FAW made a preliminary offer in July, valuing Iveco at a bit more than 3 billion euros ($3.5 billion), one of the sources said. The source said Iveco's parent CNH Industrial rebuffed it because it considered the valuation low.
Changchun-based FAW, which makes heavy duty trucks under its own brand, is now reluctant to make international deals so as not to be seen to take advantage of troubled companies during the COVID-19 pandemic, the second source said. Some European governments have sought to shield key industries from unwanted foreign interest this year, as the coronavirus pandemic hit companies across sectors.
Vehicle and equipment maker CNH Industrial said last year it planned to split the company into two and list its lower-margin Iveco truck and bus business, along with the FPT engine division, in an effort to boost the group's asset values and streamline its businesses but the plans have been delayed.
FAW, which also partners with Volkswagen AG and Toyota Motor to make passenger vehicles in China, declined to comment. CNH Industrial also declined to comment.
Iveco, which is the smallest of Europe's traditional truck makers, competes with the likes of Volkswagen, Daimler and Volvo Group. It makes vans in China with state-owned SAIC Motor.

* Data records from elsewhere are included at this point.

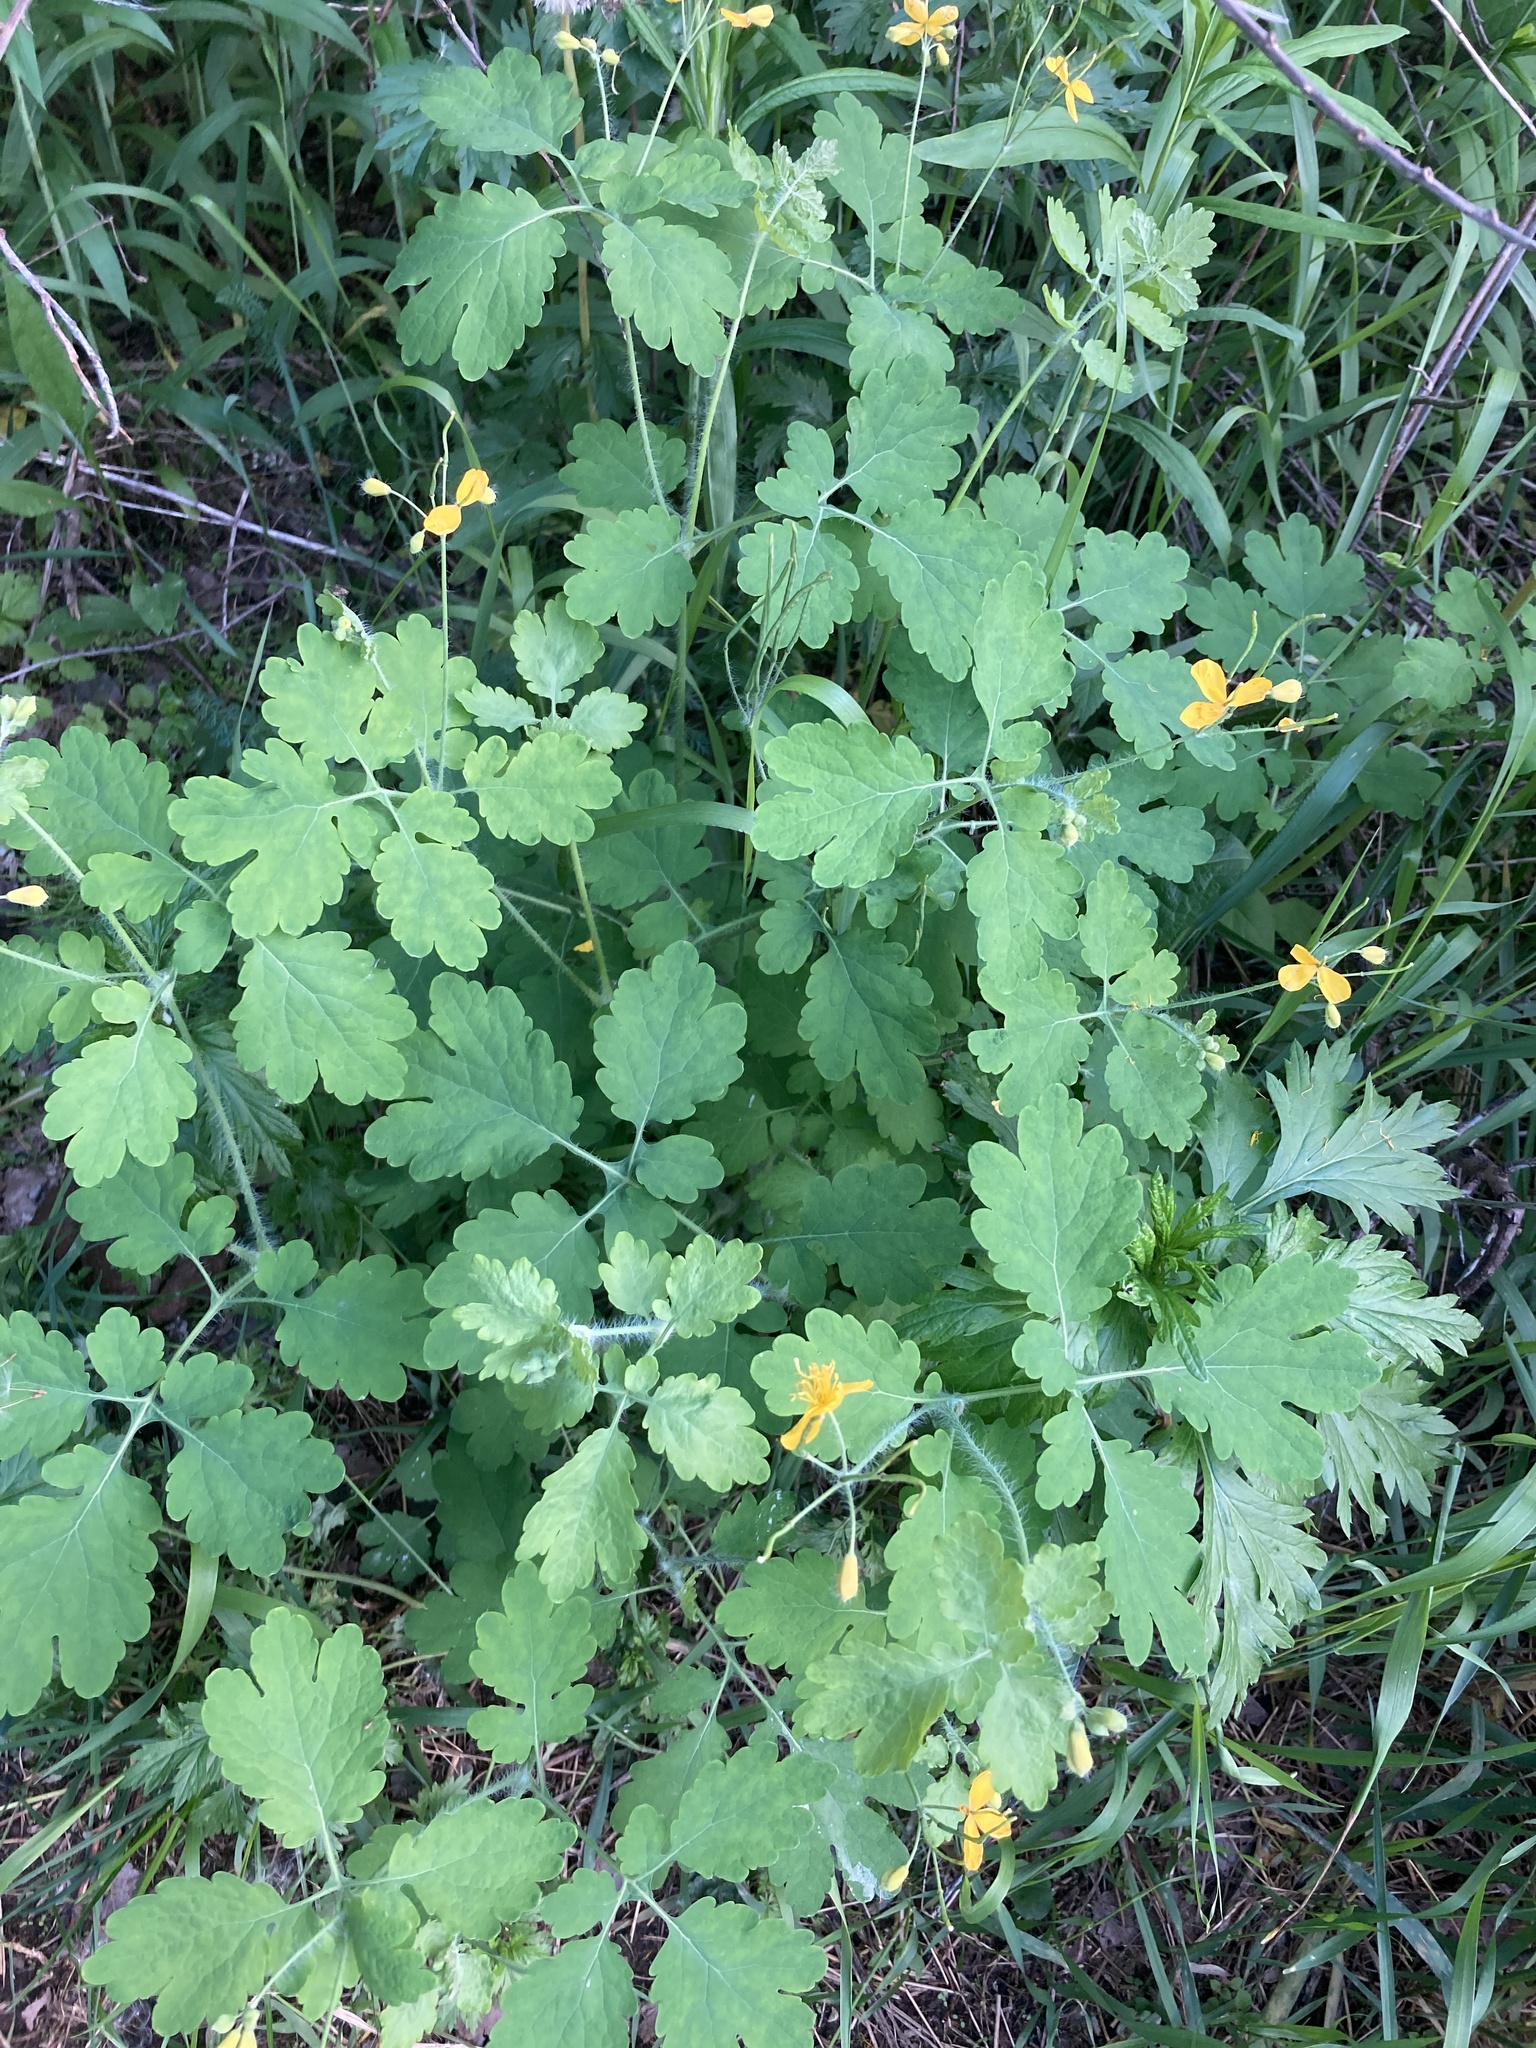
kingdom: Plantae
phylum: Tracheophyta
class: Magnoliopsida
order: Ranunculales
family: Papaveraceae
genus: Chelidonium
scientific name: Chelidonium majus
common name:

A sale of Iveco would be an alternative to the planned spin-off initially aimed to be finalised in early 2021, but which has been delayed "into next year or beyond" due to the fallout of the coronavirus crisis, CNH Industrial said.
CNH industrial's top shareholder Exor, the holding company of Italy's Agnelli family, has said it would be a significant shareholder in both entities following completion of a spin-off process. It declined to comment on the story.